* [Work item] Exactly the lines from the first line of the records to the line holding "Both are popular" should be duplicated, and nothing more; pictures stay out.
»»
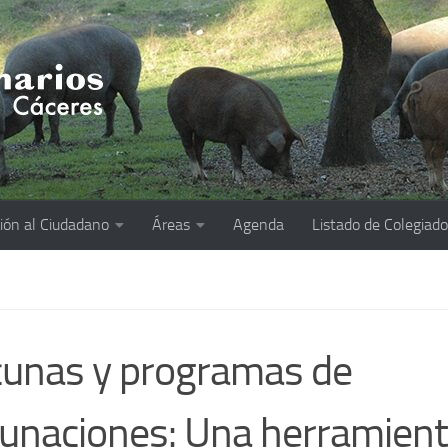
ión al Ciudadano
Áreas
Agenda
Listado de Colegiad
unas y programas de
unaciones: Una herramient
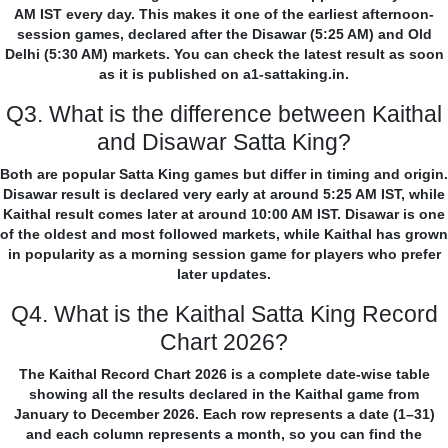
AM IST every day. This makes it one of the earliest afternoon-
session games, declared after the Disawar (5:25 AM) and Old
Delhi (5:30 AM) markets. You can check the latest result as soon
as it is published on a1-sattaking.in.
Q3. What is the difference between Kaithal
and Disawar Satta King?
Both are popular Satta King games but differ in timing and origin.
Disawar result is declared very early at around 5:25 AM IST, while
Kaithal result comes later at around 10:00 AM IST. Disawar is one
of the oldest and most followed markets, while Kaithal has grown
in popularity as a morning session game for players who prefer
later updates.
Q4. What is the Kaithal Satta King Record
Chart 2026?
The Kaithal Record Chart 2026 is a complete date-wise table
showing all the results declared in the Kaithal game from
January to December 2026. Each row represents a date (1–31)
and each column represents a month, so you can find the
««
* [Output of the task]
ión al Ciudadano
Áreas
Agenda
Listado de Colegiad
unas y programas de
unaciones: Una herramient
AM IST every day. This makes it one of the earliest afternoon-
session games, declared after the Disawar (5:25 AM) and Old
Delhi (5:30 AM) markets. You can check the latest result as soon
as it is published on a1-sattaking.in.
Q3. What is the difference between Kaithal
and Disawar Satta King?
Both are popular Satta King games but differ in timing and origin.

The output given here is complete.